NUNCA me agradou o acto de proibir, mas ficaria satisfeito se a Póvoa de Varzim e outras câmaras seguissem o exemplo luminoso das de Viana e Braga e proibissem a realização de touradas.
A única Tourada de que gosto é a de Ary dos Santos, assim mesmo , com t grande, pois trata-se do nome da canção que, na voz de Fernando Tordo, venceu o Festival RTP da Canção de 1973: "Não importa sol ou sombra, camarotes ou barreiras, toureamos ombro a ombro, as feras".
Um dos poetas maiores da geração de O' Neill, Natália Correia, David Mourão-Ferreira e Alegre, José Carlos Ary dos Santos (1937-84) dedicou-se a biscates diversos (entregador da Sociedade Nacional de Fósforos, vendedor de máquinas de pastilhas elásticas, escriturário do Caino do Estoril) antes de estabilizar a vida como publicitário.
Foi no mesmo Festival RTP da Canção que o retirara do anonimato em 1969 (com o poema Desfolhada, cantado pela outrora portentosa voz de Simone de Oliveira), que Ary causou polémica com Tourada, um poema ousado, onde usava a terminologia tauromáquica para, com a sua ironia mordaz, fazer uma chicuelina ao lápis azul da censura, criticando o regime marcelista e passando uma mensagem de esperança na proximidade da mudança: "Com bandarilhas de esperança, afugentamos a fera , estamos na praça da Primavera".
Gosto muita da Tourada (e de muitos outros poemas de Ary) mas nunca suportei a tourada.

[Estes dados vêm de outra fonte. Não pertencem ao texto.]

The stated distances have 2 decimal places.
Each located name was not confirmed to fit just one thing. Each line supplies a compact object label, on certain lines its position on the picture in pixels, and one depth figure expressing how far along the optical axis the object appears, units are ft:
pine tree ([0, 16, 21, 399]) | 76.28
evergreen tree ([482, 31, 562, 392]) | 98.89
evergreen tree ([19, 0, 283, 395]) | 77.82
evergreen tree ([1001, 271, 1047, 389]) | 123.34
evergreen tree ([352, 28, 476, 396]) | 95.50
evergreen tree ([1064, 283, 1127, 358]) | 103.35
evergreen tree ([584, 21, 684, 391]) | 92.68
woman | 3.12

A embirração começou ainda eu era cachopo, nos tempos da ditadura do canal único e a preto e branco da RTP, quando nove em cada dez vezes a misteriosa Reportagem do Exterior anunciada para a noite de quarta feira se revelava uma maçadora tourada, em vez do desejado jogo de futebol.
Depois, quando comecei a politizar-me, racionalizei o ódio à crueldade das corridas de touros, uma luta desigual entre homem e animal, onde os espectadores se divertem e aplaudem cavaleiros e toureiros que fazem judiarias ao bicho, espetando-lhe ferros e bandarilhas no lombo.

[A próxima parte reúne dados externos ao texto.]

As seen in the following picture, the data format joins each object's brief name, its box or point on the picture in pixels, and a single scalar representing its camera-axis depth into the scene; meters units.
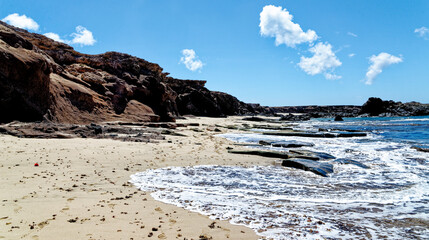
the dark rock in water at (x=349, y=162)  8.48
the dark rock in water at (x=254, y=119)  48.22
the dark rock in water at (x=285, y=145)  13.20
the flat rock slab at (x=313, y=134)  19.28
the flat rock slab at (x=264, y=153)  9.82
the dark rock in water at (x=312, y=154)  9.90
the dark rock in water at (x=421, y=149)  11.73
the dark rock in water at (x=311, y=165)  7.34
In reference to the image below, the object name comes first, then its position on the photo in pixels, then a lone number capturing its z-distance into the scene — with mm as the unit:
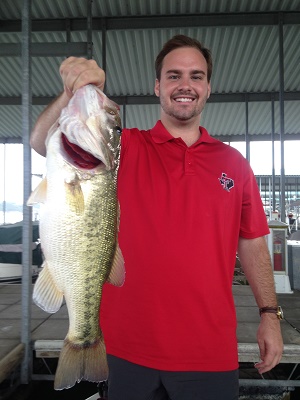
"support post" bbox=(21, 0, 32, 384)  3510
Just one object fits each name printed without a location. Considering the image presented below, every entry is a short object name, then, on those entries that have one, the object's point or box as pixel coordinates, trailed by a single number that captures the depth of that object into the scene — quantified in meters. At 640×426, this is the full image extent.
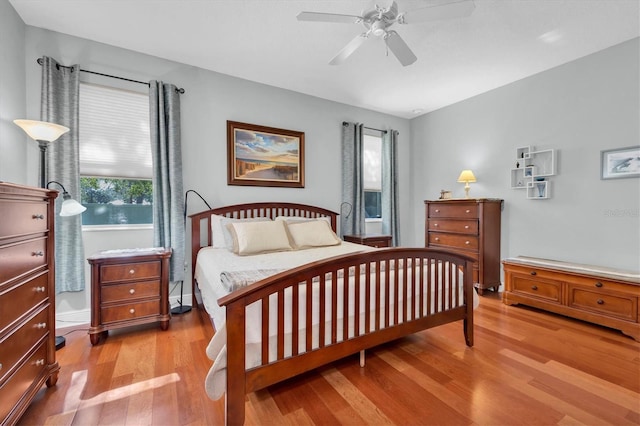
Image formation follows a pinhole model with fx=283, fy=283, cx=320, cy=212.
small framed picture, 2.73
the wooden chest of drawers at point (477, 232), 3.59
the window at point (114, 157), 2.77
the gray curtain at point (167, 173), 2.94
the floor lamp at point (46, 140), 2.04
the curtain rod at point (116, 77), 2.50
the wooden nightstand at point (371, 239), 3.92
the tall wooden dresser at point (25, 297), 1.24
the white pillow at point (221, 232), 3.00
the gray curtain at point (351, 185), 4.31
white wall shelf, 3.34
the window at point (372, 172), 4.72
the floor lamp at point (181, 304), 2.96
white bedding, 1.34
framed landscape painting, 3.49
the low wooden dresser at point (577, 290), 2.45
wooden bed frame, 1.33
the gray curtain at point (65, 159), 2.51
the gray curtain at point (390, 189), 4.71
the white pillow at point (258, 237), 2.77
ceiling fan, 1.85
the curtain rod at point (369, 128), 4.32
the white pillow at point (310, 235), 3.12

Com a excepção da pega, o único momento de igualdade deste triste espectáculo (apesar do touro estar cansado da lide e a perder sangue), é tudo muito mau, até a idiosincrasia portuguesa de proibir o touro de ser morto na arena - uma rematada hipocrisia já que o animal é abatido logo após a corrida.
É muito nosso este tique d e adorar comer frango assado, massa chinesa com galinha ou caril de frango, nas não suportar sequer presenciar o "horrível" acto de cortar o pescoço à galinha - "que falta de gosto!".
Nunca me agradou o acto de proibir, mas ficaria satisfeito se a Póvoa de Varzim e outras câmaras seguissem o exemplo luminoso das de Braga e Viana do Castelo e proibissem a realização de touradas.
Nesta esquina da vida em que fomos apanhados, devemos inspirar-nos na única Tourada de que gosto, e, como nos aconselha Ary, "pegar o mundo pelos cornos da desgraça - e fazer da tristeza graça".